Start of Block

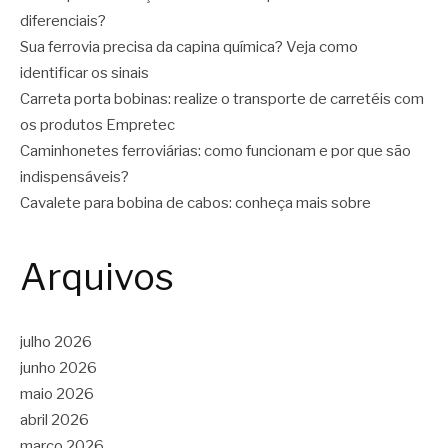
diferenciais?
Sua ferrovia precisa da capina química? Veja como
identificar os sinais
Carreta porta bobinas: realize o transporte de carretéis com
os produtos Empretec
Caminhonetes ferroviárias: como funcionam e por que são
indispensáveis?
Cavalete para bobina de cabos: conheça mais sobre
Arquivos
julho 2026
junho 2026
maio 2026
abril 2026
março 2026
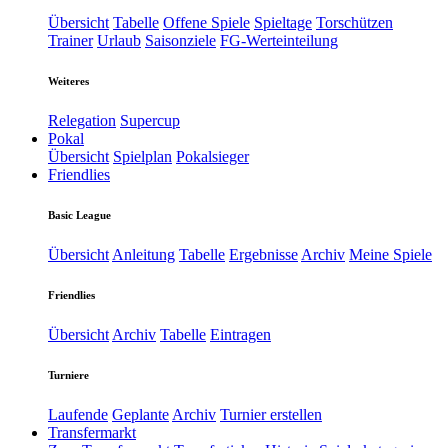
Übersicht
Tabelle
Offene Spiele
Spieltage
Torschützen
Trainer
Urlaub
Saisonziele
FG-Werteinteilung
Weiteres
Relegation
Supercup
Pokal
Übersicht
Spielplan
Pokalsieger
Friendlies
Basic League
Übersicht
Anleitung
Tabelle
Ergebnisse
Archiv
Meine Spiele
Friendlies
Übersicht
Archiv
Tabelle
Eintragen
Turniere
Laufende
Geplante
Archiv
Turnier erstellen
Transfermarkt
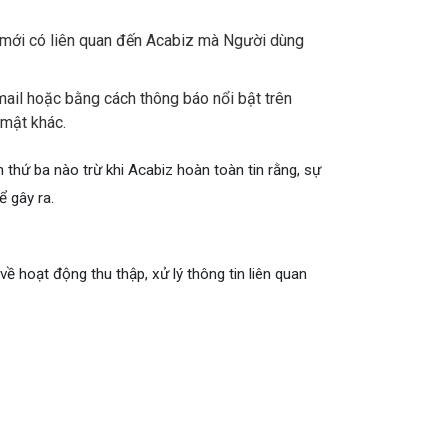
ụ mới có liên quan đến Acabiz mà Người dùng
ail hoặc bằng cách thông báo nổi bật trên
 mật khác.
thứ ba nào trừ khi Acabiz hoàn toàn tin rằng, sự
ể gây ra.
ề hoạt động thu thập, xử lý thông tin liên quan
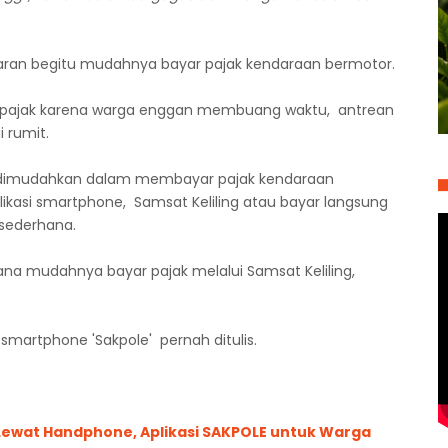
an begitu mudahnya bayar pajak kendaraan bermotor.
r pajak karena warga enggan membuang waktu, antrean
 rumit.
ini dimudahkan dalam membayar pajak kendaraan
likasi smartphone, Samsat Keliling atau bayar langsung
 sederhana.
ana mudahnya bayar pajak melalui Samsat Keliling,
smartphone 'Sakpole' pernah ditulis.
 Lewat Handphone, Aplikasi SAKPOLE untuk Warga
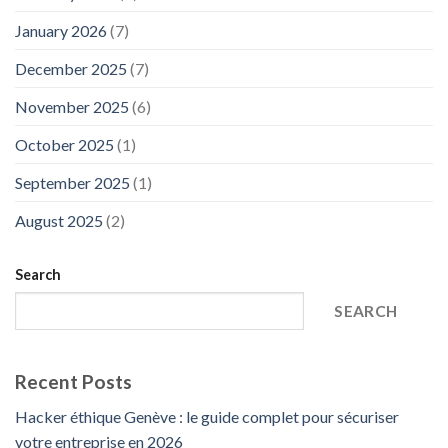
January 2026
(7)
December 2025
(7)
November 2025
(6)
October 2025
(1)
September 2025
(1)
August 2025
(2)
Search
SEARCH
Recent Posts
Hacker éthique Genève : le guide complet pour sécuriser
votre entreprise en 2026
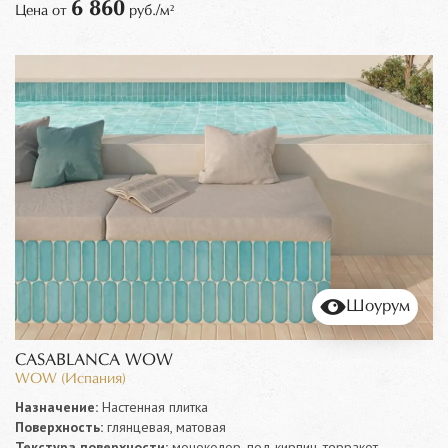
6 860
Цена от
руб./м²
Шоурум
CASABLANCA WOW
WOW (Испания)
Назначение:
Настенная плитка
Поверхность:
глянцевая, матовая
Текстура поверхности:
моноколор, под кирпич, терракот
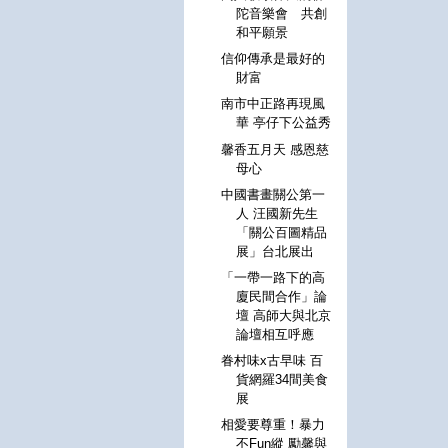
陀音樂會 共創
和平願景
信仰傳承是最好的
財富
南市中正路再現風
華 亭仔下公益秀
馨香五月天 感恩慈
母心
中國書畫關公第一
人 汪國新先生
「關公百圖精品
展」台北展出
「一帶一路下的高
廈民間合作」論
壇 高師大與北京
論壇相互呼應
眷村味x古早味 百
貨網羅34間美食
展
相愛要尊重！暴力
不Fun縱 勵馨與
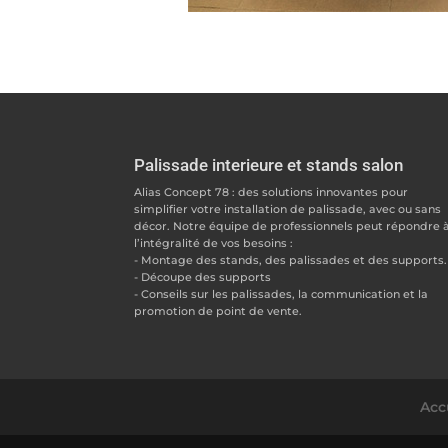
Palissade interieure et stands salon
Alias Concept 78 : des solutions innovantes pour
simplifier votre installation de palissade, avec ou sans
décor. Notre équipe de professionnels peut répondre 
l’intégralité de vos besoins :
- Montage des stands, des palissades et des supports.
- Découpe des supports
- Conseils sur les palissades, la communication et la
promotion de point de vente.
Acc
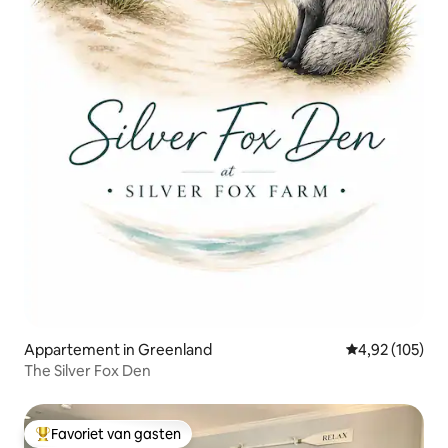
Appartement in Greenland
Gemiddelde beo
4,92 (105)
The Silver Fox Den
Favoriet van gasten
Topfavoriet van gasten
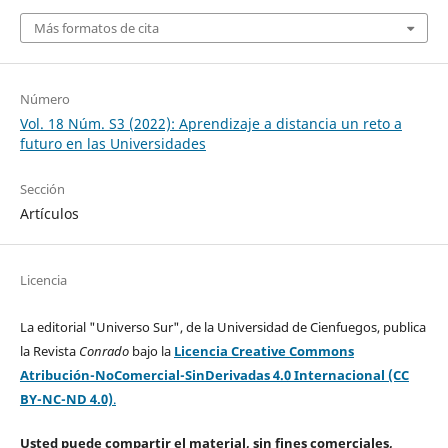
Más formatos de cita
Número
Vol. 18 Núm. S3 (2022): Aprendizaje a distancia un reto a
futuro en las Universidades
Sección
Artículos
Licencia
La editorial "Universo Sur", de la Universidad de Cienfuegos, publica
la Revista
Conrado
bajo la
Licencia Creative Commons
Atribución-NoComercial-SinDerivadas 4.0 Internacional (CC
BY-NC-ND 4.0)
.
Usted puede compartir el material, sin fines comerciales,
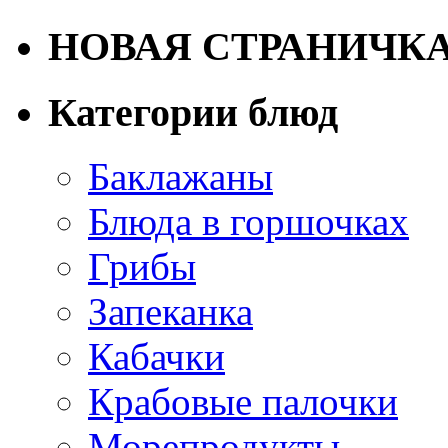
НОВАЯ СТРАНИЧК
Категории блюд
Баклажаны
Блюда в горшочках
Грибы
Запеканка
Кабачки
Крабовые палочки
Морепродукты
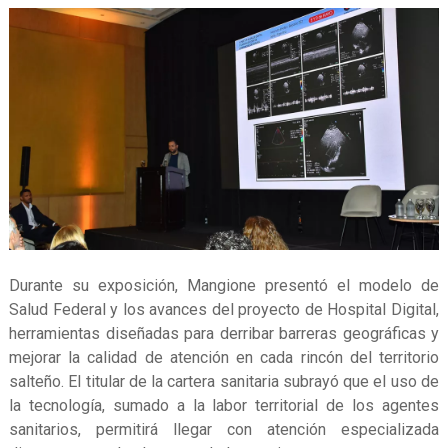
Durante su exposición, Mangione presentó el modelo de
Salud Federal y los avances del proyecto de Hospital Digital,
herramientas diseñadas para derribar barreras geográficas y
mejorar la calidad de atención en cada rincón del territorio
salteño. El titular de la cartera sanitaria subrayó que el uso de
la tecnología, sumado a la labor territorial de los agentes
sanitarios, permitirá llegar con atención especializada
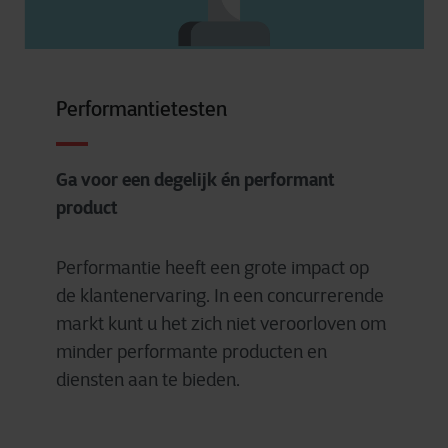
Performantietesten
Ga voor een degelijk én performant
product
Performantie heeft een grote impact op
de klantenervaring. In een concurrerende
markt kunt u het zich niet veroorloven om
minder performante producten en
diensten aan te bieden.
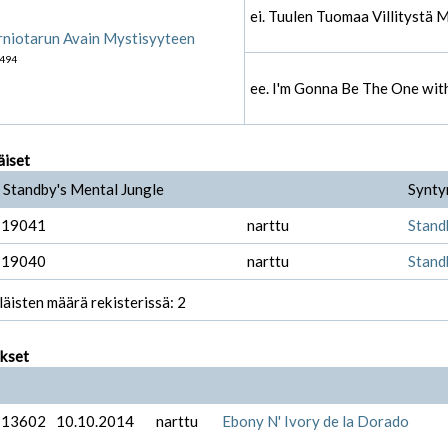
ei. Tuulen Tuomaa Villitystä 
rniotarun Avain Mystisyyteen
494
ee. I'm Gonna Be The One wit
äiset
 Standby's Mental Jungle
Synty
-19041
narttu
Stand
-19040
narttu
Stand
läisten määrä rekisterissä: 2
ukset
-13602
10.10.2014
narttu
Ebony N' Ivory de la Dorado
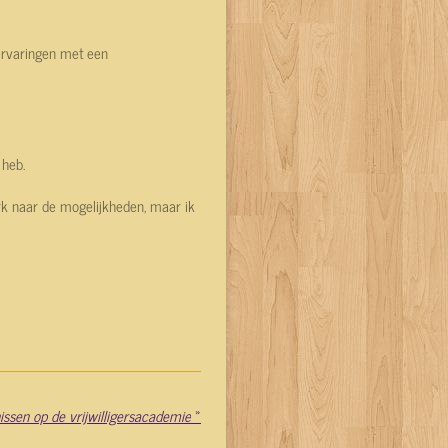
ervaringen met een
 heb.
erk naar de mogelijkheden, maar ik
issen op de vrijwilligersacademie
»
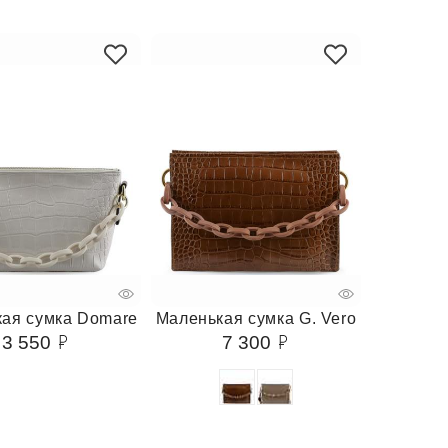
ая сумка Domare
Маленькая сумка G. Vero
3 550
7 300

End of Block

> _INSTRUCTION_: Starting at the line with "issen op de vrijwilligersacademie", write out every line exactly through the final line of the records above, both included, and skip the pictures.

> _EXERCISE OUTPUT_:
issen op de vrijwilligersacademie
»
ая сумка Domare
Маленькая сумка G. Vero
3 550
7 300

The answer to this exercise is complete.